In an internal memo seen by the Financial Times, the chief executive said the operating environment “is unlike anything we’ve seen in decades”.
His comments come as asset managers across the industry have suffered steep declines in assets under management amid one of the toughest market environments in recent history. Global stocks and bonds fell last year by nearly 20 per cent and 14 per cent respectively.
Reporting fourth-quarter results, BlackRock said its assets under management dropped from a record $10tn a year ago to $8.6tn. Revenues fell by 15 per cent to $4.3bn compared with the same period a year ago.
The New-York based manager, known for its iShares range of index funds and actively managed products, reported adjusted earnings per share for the quarter of $8.93, a 16 per cent decrease year on year.
But compared with the third quarter, assets under management increased to $8.6tn from $8tn, beating analyst expectations after a surge in money flowing in from customers.
Flows into BlackRock’s products, excluding money market funds, climbed to $146bn in the fourth quarter, more than double the previous three months.
Fink said in his memo that inflows were “strong” over the course of the year, with most of this money coming from institutional clients. The group reported net outflows from retail investors as active fund performance suffered across the industry.
BlackRock’s bond exchange traded funds under its iShares brand had a record 12 months, generating $123bn of net inflows. The fund group’s private markets business also raised $35bn from customers last year, led by private credit and infrastructure.

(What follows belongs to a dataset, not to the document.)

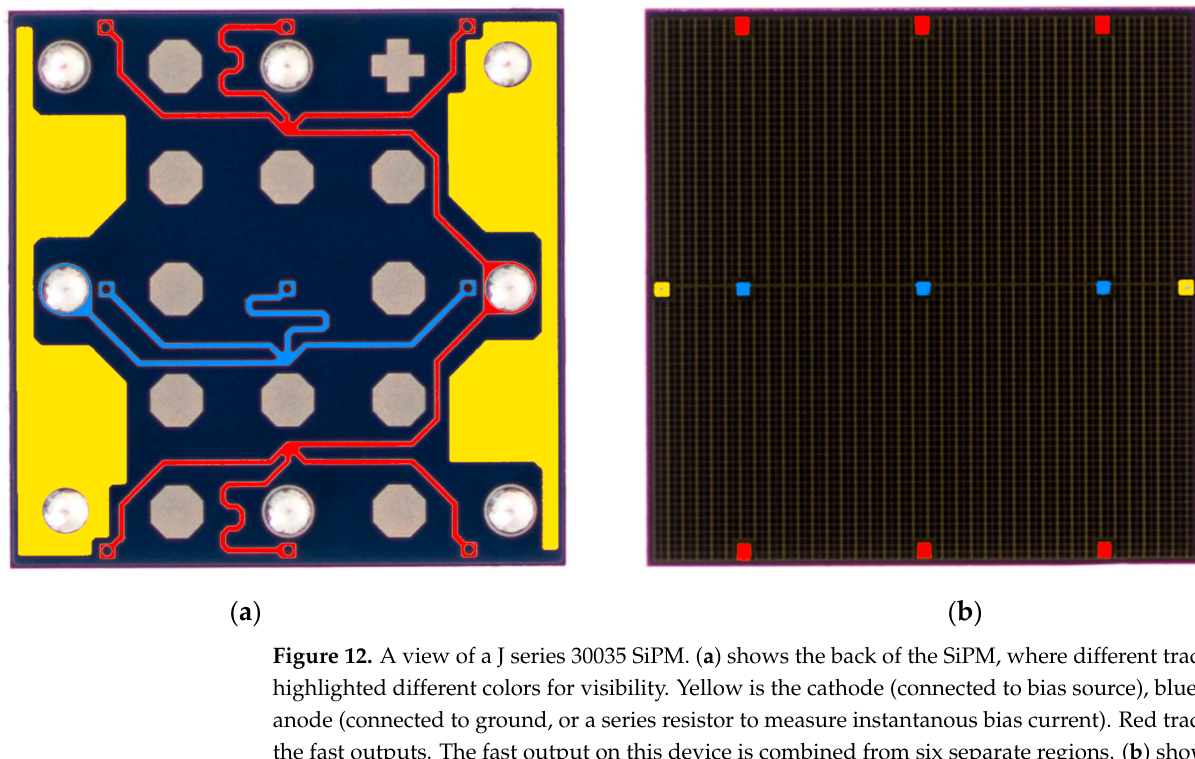
Figure 12. A view of a J series 30035 SiPM. ( a ) shows the back of the SiPM, where different traces are highlighted different colors for visibility. Yellow is the cathode (connected to bias source), blue is the anode (connected to ground, or a series resistor to measure instantanous bias current). Red traces are the fast outputs. The fast output on this device is combined from six separate regions. ( b ) shows the top of the SiPM, where the through-silicon via processes connect to the traces on the rear. (Adapted from [28]).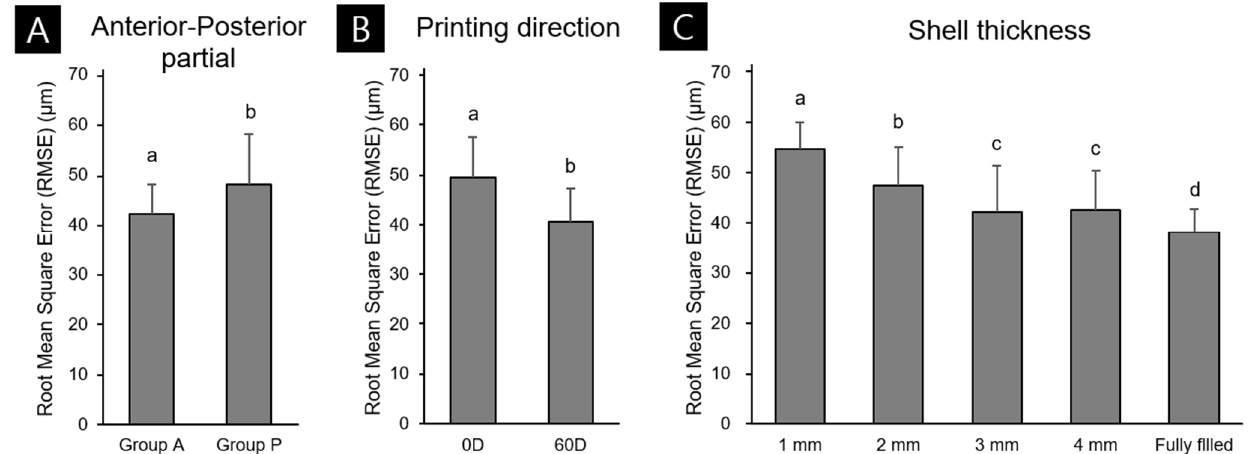
Figure 4. RMSE values from three-way ANOVAs for Groups A and P ( A ), printing direction ( B ), and ( C ) outer wall thickness. Lower-case letters indicate significant differences ( p < 0.05). Data are mean and standard deviation values.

The fund group has come under fire over the past year from Republicans over its attempts to engage with companies on the long-term impact of climate change. This has led some state treasuries to withdraw investments from BlackRock.

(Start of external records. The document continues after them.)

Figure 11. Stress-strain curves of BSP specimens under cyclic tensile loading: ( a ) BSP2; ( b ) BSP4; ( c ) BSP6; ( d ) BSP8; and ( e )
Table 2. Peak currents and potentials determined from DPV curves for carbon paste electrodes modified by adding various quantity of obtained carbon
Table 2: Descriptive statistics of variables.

BlackRock and other asset managers have also come under pressure over costs as a result of the squeeze on revenues.
Earlier this week, BlackRock said it would cut 500 jobs worldwide, a reduction of about 2.5 per cent of its total workforce. The results also showed that BlackRock took a $91mn restructuring charge in the fourth quarter.
Kyle Sanders, an analyst at Edward Jones, said BlackRock “entered 2022 with ambitious hiring plans; however, ongoing economic uncertainty and margins pressures had forced the company to pause hiring”.
“We expect more aggressive cost-cutting measures will be implemented in 2023, which includes headcount reductions,” he added.
A person close to BlackRock said headcount would be broadly flat this year and there were no further cuts on the cards.